The machines operate on Immersive’s CM360 Advanced Equipment Simulator. The CM360 utilises the full 360 degree visual experience recognising the distinct operating conditions of the underground mining environment.
It features an entirely removable motion platform to permit both seated and remote operated simulation from within the one platform.
Particular care and attention to detail has been put into the visuals for these machines, setting new standards in 3D graphical machine models for mining simulations.
Thoroughtec’s underground soft coal mining simulation deals with a key problem with the systems for underground soft rock simulation.
Namely that they have historically been low-fidelity systems that could not accurately create an entirely realistic training experience.
The company has tackled underground mining simulation for 15 years.
It has also developed an accurate dragline simulator for surface soft rock applications.
It took on the industry’s demand challenge – and Cybermine was born.
“The Cybermine range of simulators has been extremely successful in realising productivity gains and safety improvements in both the hard rock underground mining environment and in surface coal mining operations,” Thoroughtec director Dr John Waltham said.
“So it was a rational progression for us to apply these proven training technologies and techniques to the underground soft rock environment.”
The Cybermine simulators, according to the company, will be launched alongside its newly expanded suite of simulation and training products, providing its customers with a complete training solution.

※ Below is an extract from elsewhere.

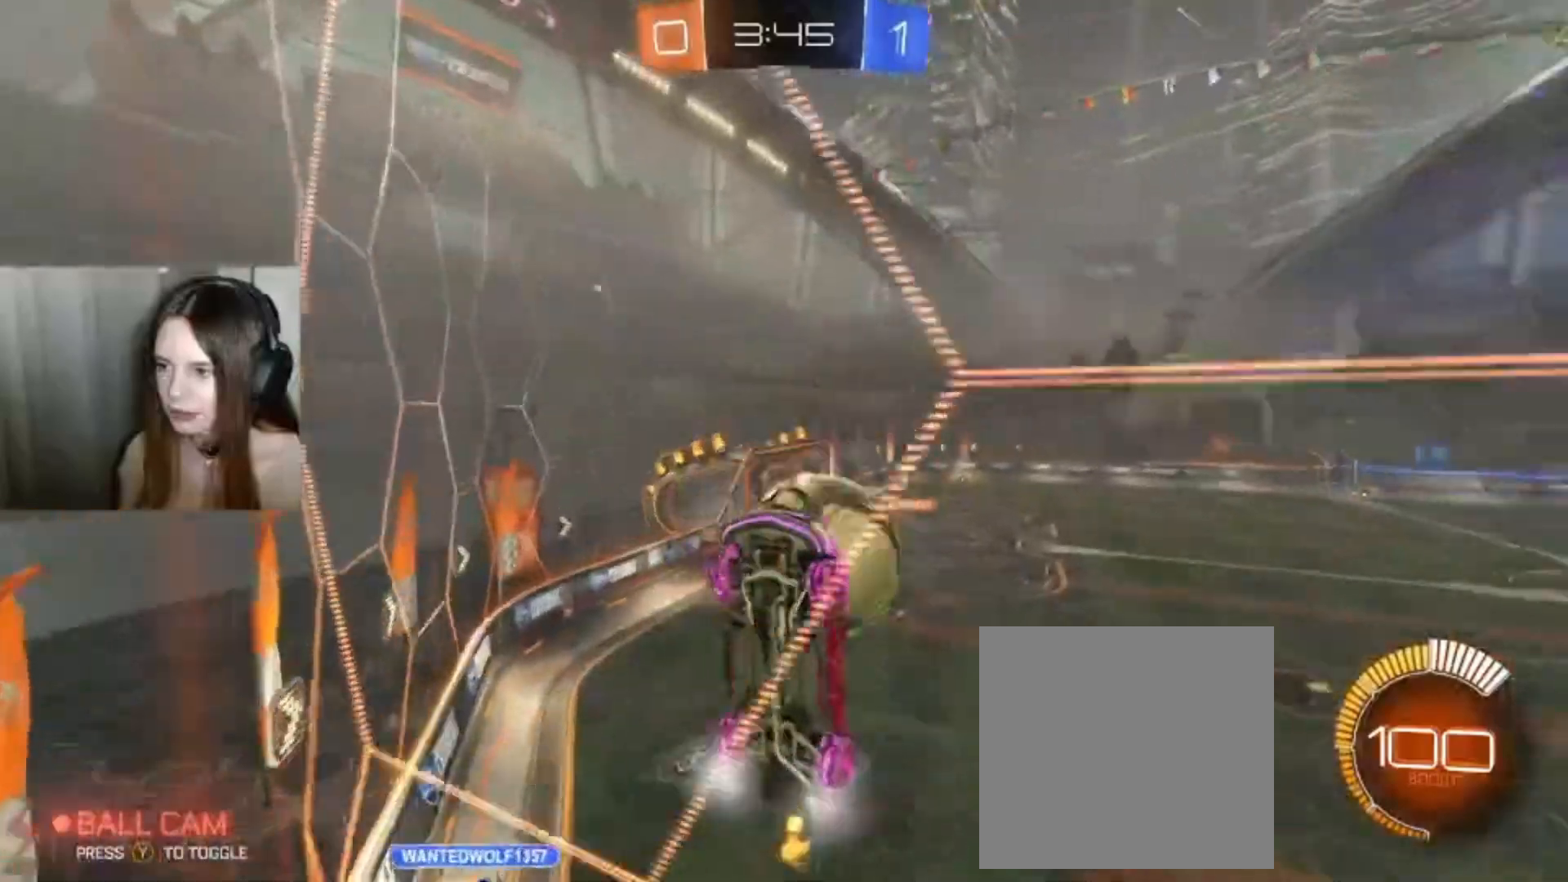
{"dt_ms": 500, "buttons": ["R2"], "left_stick": "right", "right_stick": "center", "events": [[67, "X", "down"], [233, "X", "up"]]}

“While the time-proven Cybermine high-fidelity full mission simulator (FMS) will continue to be the cornerstone of the range, it will be supplemented by two complementary systems,” Waltham said.
BHP Billiton, he added, had already placed a significant order for one of its underground soft rock mine sites.

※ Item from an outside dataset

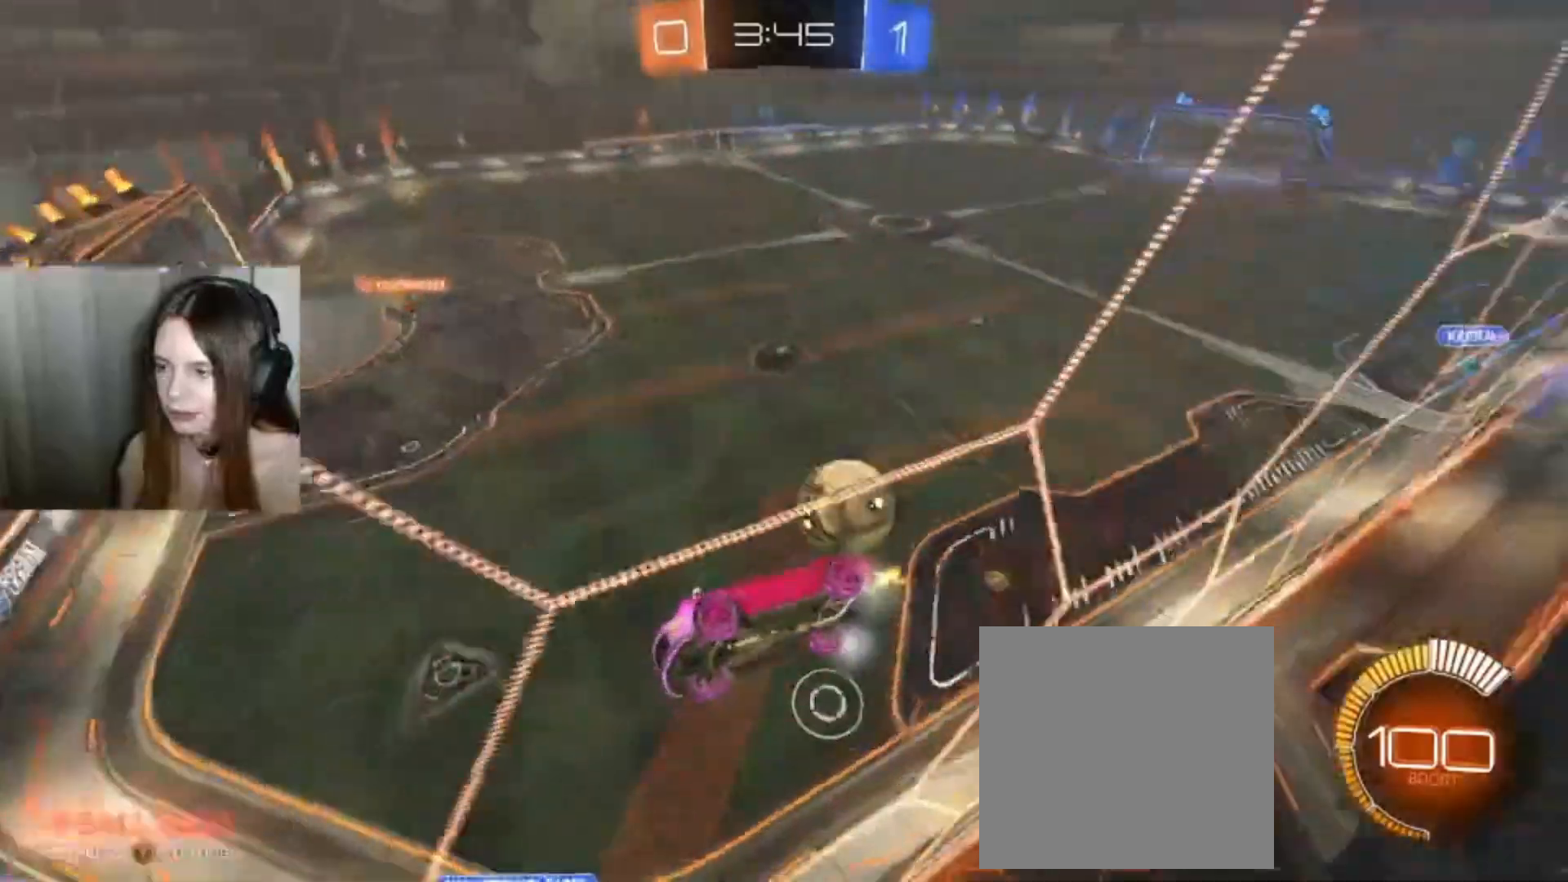
{"dt_ms": 500, "buttons": ["R2"], "left_stick": "right", "right_stick": "center", "events": []}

“This development will feature six different machine types making up the whole range of underground equipment used in the soft rock underground coal mining environment.
“(These include) a Joy continuous miner and shuttle car, a Fletcher bolter, a Sandvik LHD and two utility-type vehicles,” he said.
The introductory computer-based trainer (CBT) and intermediate operator familiarisation trainer (OFT) will work in conjunction with the advanced Cybermine FMSs to take inexperienced operators with just a basic level of education through a comprehensive training process until they are able to qualify with an operator’s licence.
The training suite also is particularly effective for refresher training or training experienced operators on new equipment.
The FMS is an advanced modular system that makes use of fully functional interchangeable vehicle cabs fitted to motion platforms and uses high-definition displays to project a 270-degree or 360-degree field of view.
This immerses the trainee operator in an ultra-realistic, high-fidelity 3Dminesite in which to train.
A full range of training exercises, including procedural and emergency scenarios, and scoring and reporting tasks can be utilised by the instructor. “To maximise return on investment, the OFT makes use of Cybermine simulator cabs that are not being used on the full mission simulator,” the company said.
Moreover, the OFT allows trainee operators to familiarise themselves with the identification and basic operation of the instruments and controls of a specific machine type via a touchscreen user interface, preparing them for training on the FMS.